◆ YOUR ASSIGNMENT:
Look through the material below and copy exactly the lines from the line with "left hip: (471, 308, -9)" to the line with "right ankle: (556, 246, 25)", those two lines included.
BEGIN
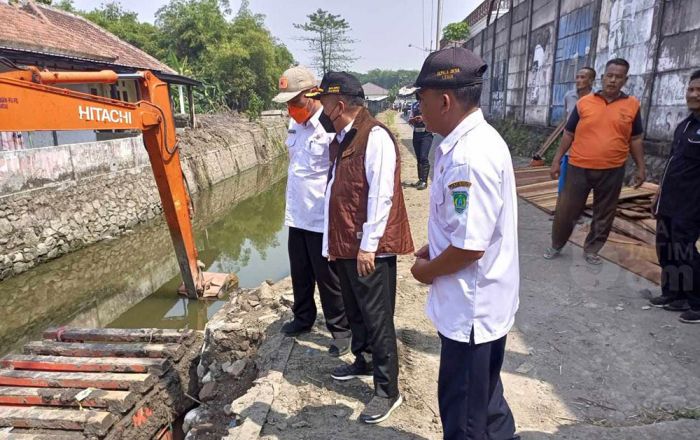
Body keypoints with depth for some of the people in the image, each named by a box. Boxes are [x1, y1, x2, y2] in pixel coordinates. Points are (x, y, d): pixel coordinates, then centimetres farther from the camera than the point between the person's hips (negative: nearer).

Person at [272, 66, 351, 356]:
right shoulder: (295, 124, 7)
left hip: (322, 219, -7)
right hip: (296, 216, 7)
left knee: (328, 278, 6)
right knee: (300, 274, 20)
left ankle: (340, 329, 24)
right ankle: (303, 318, 40)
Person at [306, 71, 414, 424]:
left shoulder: (375, 137, -16)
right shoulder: (340, 139, 13)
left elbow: (380, 196, -21)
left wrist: (368, 246, -22)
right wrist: (336, 240, 17)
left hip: (369, 248, -9)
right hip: (345, 244, 9)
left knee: (377, 317, 0)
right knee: (355, 311, 22)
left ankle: (387, 390, 14)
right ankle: (363, 361, 42)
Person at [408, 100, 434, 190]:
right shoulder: (414, 105, 12)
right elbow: (410, 120, 18)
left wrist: (423, 119, -23)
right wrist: (411, 120, -6)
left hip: (426, 134, -5)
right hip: (416, 133, 5)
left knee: (423, 157, -13)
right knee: (418, 158, 10)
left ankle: (424, 181, -9)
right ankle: (420, 179, 20)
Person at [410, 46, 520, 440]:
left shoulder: (470, 156, -28)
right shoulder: (474, 139, 4)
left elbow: (470, 246, -28)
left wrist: (428, 270, -11)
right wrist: (431, 249, 7)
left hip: (471, 308, -9)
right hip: (481, 302, 9)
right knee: (483, 397, 29)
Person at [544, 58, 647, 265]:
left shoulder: (632, 105, 2)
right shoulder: (584, 102, -1)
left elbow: (635, 139, 8)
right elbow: (569, 134, 5)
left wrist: (641, 167, 7)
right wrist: (557, 160, 2)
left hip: (612, 172, 1)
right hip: (579, 168, -1)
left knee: (604, 215, 11)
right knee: (566, 210, 6)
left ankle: (591, 250, 27)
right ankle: (556, 246, 25)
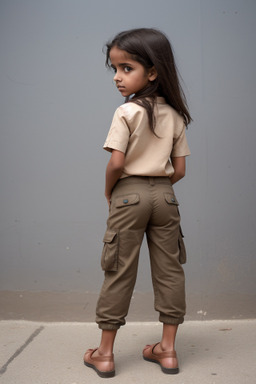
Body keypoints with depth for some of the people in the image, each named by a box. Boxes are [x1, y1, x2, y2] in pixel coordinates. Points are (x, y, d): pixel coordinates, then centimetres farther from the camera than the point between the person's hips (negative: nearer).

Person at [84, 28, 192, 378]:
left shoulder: (127, 112, -11)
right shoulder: (175, 116, 5)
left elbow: (116, 163, -18)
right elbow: (179, 170, 4)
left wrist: (109, 191, 0)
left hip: (129, 195, -4)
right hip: (164, 195, 5)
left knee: (119, 273, 4)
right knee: (169, 270, 10)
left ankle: (105, 353, 15)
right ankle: (167, 348, 20)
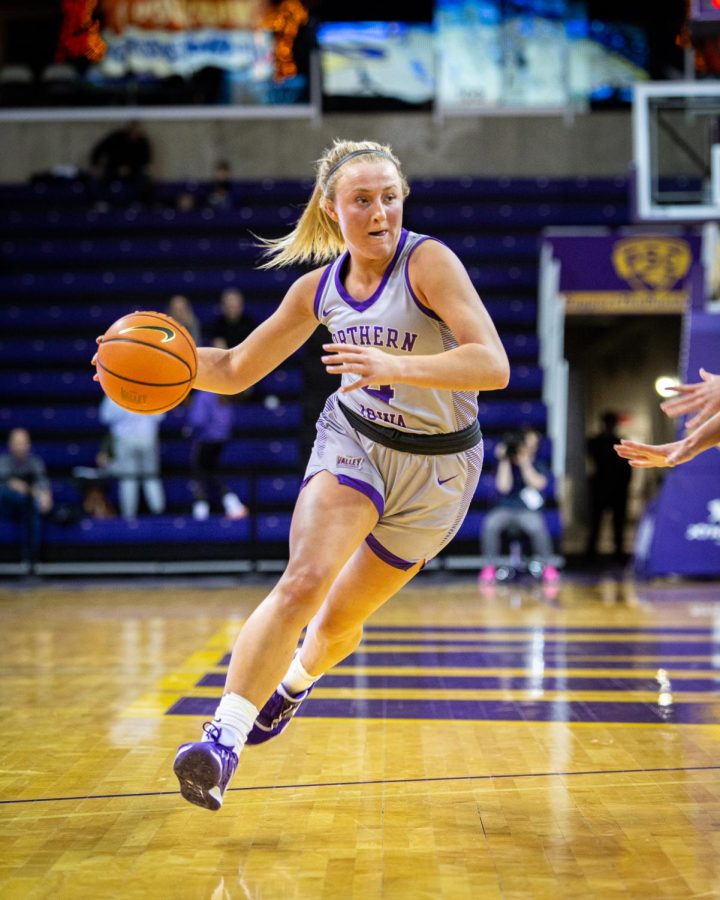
END
◆ RESULT OF THE EXERCISE:
left hip: (471, 308, -9)
right hip: (481, 302, 9)
right knee: (483, 397, 29)
Person at [544, 58, 647, 265]:
left shoulder: (632, 105, 2)
right shoulder: (584, 102, -1)
left elbow: (635, 139, 8)
right elbow: (569, 134, 5)
left wrist: (641, 167, 7)
right wrist: (557, 160, 2)
left hip: (612, 172, 1)
right hip: (579, 168, -1)
left knee: (604, 215, 11)
right knee: (566, 210, 6)
left ankle: (591, 250, 27)
right ankle: (556, 246, 25)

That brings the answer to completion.